Check your understanding
(a) Echo the passage of the Freedom Bus Tour update from "Home About the" to "to health care.".
(b) Answer these questions from the Freedom Bus Tour update:
(i) What does POWER stand for?
(ii) Which group was Heather Blanchard from?
(iii) After losing subsidized housing and sleeping in her car, what did Dot lose next?

Document segment

Home About the Campaign New Freedom Bus Tour - Dec. 6th
December 6th - Portland, Maine

  • The Freedom Bus travelled through the snowy hills and to Portland, Maine. We stepped off the bus and immediately began marching with POWER (Portland Organization to Win Economic Rights).
  • POWER is responsible for leading a statewide referendum on Universal Health Care. Despite strong, well-financed opposition from insurance companies, voters asserted that everyone should have the right to health care.

Heather Blanchard, from the Preble Street Consumer Advocate Group, spoke on the incredible struggles people face to meet their basic needs. "Even my parents are having to struggle. They've worked all their lives, but now they can't afford their prescriptions, and they're going to lose everything they have."

Dot shared how she was homeless after losing subsidized housing, then sleeping in her car, then losing her car. She echoed other speakers who discussed the total lack of affordable housing in Portland...and how nowhere in America can someone working a full-time, minimum wage job afford fair market rent.

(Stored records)
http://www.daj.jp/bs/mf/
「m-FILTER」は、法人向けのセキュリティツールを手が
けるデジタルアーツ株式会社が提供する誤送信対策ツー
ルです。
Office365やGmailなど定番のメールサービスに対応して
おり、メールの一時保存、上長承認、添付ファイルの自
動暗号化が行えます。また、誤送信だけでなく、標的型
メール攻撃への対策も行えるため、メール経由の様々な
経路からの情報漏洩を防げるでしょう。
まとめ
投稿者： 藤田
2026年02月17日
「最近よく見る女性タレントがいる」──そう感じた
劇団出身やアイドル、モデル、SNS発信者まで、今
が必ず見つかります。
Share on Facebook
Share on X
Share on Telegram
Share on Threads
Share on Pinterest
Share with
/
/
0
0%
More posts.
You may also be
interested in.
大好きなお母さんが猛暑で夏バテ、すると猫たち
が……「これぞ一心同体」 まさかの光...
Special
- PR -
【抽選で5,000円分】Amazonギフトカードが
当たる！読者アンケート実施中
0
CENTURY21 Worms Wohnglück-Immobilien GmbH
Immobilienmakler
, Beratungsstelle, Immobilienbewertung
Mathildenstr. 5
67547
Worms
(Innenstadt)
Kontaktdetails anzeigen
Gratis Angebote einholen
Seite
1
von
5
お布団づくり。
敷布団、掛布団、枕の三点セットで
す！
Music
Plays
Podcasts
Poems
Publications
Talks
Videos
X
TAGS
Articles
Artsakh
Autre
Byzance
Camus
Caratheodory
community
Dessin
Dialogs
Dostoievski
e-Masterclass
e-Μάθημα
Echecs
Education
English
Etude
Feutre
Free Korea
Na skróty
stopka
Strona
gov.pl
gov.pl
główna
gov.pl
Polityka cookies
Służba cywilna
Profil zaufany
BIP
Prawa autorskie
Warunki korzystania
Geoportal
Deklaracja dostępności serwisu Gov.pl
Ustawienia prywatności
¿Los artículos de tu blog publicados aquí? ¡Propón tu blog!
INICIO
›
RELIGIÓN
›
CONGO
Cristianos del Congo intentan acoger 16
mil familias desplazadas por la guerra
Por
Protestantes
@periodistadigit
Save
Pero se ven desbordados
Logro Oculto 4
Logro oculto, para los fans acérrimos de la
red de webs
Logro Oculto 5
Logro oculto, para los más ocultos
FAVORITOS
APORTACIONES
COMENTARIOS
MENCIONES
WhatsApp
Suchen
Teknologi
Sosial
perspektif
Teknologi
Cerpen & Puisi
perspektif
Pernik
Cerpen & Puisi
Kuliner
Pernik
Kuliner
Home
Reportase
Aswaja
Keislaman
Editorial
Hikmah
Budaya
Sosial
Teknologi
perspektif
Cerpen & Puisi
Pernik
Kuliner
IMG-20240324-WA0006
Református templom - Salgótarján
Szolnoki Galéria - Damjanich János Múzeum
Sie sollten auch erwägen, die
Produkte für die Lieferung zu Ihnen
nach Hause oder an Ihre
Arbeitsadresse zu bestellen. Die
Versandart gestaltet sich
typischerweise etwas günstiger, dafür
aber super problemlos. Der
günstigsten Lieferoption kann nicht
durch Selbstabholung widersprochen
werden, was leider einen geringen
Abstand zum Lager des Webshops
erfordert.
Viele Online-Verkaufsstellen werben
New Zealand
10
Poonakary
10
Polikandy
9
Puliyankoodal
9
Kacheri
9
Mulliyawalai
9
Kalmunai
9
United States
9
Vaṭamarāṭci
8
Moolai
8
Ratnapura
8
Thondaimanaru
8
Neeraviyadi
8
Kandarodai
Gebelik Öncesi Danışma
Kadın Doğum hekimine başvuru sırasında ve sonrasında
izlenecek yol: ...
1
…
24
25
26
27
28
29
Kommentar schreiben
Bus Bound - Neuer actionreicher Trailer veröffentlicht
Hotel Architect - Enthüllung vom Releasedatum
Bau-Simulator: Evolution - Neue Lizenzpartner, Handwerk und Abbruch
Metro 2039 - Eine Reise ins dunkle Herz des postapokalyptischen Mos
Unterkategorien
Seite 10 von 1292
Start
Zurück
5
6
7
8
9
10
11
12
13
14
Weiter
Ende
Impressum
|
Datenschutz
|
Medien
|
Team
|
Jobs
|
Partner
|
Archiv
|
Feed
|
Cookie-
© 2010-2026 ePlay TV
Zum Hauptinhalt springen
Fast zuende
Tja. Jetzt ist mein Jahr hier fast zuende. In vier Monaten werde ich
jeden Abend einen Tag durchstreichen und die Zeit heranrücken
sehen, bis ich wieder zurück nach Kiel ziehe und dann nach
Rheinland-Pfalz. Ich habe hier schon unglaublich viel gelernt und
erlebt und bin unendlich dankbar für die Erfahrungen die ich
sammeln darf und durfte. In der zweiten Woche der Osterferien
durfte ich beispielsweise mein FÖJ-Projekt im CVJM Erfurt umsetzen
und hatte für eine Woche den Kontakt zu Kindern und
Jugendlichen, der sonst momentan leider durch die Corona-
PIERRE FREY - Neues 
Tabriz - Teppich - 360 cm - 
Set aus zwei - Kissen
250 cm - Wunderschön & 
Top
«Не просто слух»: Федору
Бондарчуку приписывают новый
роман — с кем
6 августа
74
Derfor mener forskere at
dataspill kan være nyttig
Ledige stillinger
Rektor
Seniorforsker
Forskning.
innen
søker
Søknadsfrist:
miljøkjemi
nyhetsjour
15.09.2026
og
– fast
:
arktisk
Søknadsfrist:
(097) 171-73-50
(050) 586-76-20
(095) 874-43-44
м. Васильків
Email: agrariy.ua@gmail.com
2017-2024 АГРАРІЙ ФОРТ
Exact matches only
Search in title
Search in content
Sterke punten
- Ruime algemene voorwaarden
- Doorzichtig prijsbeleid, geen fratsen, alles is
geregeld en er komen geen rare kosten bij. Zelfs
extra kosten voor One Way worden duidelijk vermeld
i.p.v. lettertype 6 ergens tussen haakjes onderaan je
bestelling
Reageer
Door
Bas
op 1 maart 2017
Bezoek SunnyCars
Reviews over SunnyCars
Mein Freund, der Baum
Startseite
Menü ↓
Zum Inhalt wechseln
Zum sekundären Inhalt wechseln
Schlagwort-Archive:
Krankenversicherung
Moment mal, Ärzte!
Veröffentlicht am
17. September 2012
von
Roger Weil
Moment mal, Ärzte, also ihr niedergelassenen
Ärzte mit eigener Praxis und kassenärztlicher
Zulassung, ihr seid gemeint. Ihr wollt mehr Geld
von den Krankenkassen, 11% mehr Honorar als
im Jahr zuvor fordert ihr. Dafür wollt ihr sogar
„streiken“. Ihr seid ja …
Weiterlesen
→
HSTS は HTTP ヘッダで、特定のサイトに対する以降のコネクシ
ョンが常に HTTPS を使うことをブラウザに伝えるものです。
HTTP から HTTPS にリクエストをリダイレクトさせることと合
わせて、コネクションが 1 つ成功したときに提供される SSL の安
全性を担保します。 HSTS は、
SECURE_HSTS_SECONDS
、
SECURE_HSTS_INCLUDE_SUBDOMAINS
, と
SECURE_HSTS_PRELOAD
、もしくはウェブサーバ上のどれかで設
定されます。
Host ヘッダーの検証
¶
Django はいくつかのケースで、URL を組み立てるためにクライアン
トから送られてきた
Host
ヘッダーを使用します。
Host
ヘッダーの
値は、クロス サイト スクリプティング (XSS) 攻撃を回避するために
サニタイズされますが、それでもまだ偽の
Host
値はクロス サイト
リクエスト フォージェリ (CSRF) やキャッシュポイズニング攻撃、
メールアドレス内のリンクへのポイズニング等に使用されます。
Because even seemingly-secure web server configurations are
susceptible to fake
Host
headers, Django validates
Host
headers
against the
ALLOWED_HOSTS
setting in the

Answers to this exercise
(a)
Home About the Campaign New Freedom Bus Tour - Dec. 6th
December 6th - Portland, Maine

  • The Freedom Bus travelled through the snowy hills and to Portland, Maine. We stepped off the bus and immediately began marching with POWER (Portland Organization to Win Economic Rights).
  • POWER is responsible for leading a statewide referendum on Universal Health Care. Despite strong, well-financed opposition from insurance companies, voters asserted that everyone should have the right to health care.

(b)
(i) Portland Organization to Win Economic Rights
(ii) The Preble Street Consumer Advocate Group
(iii) Her car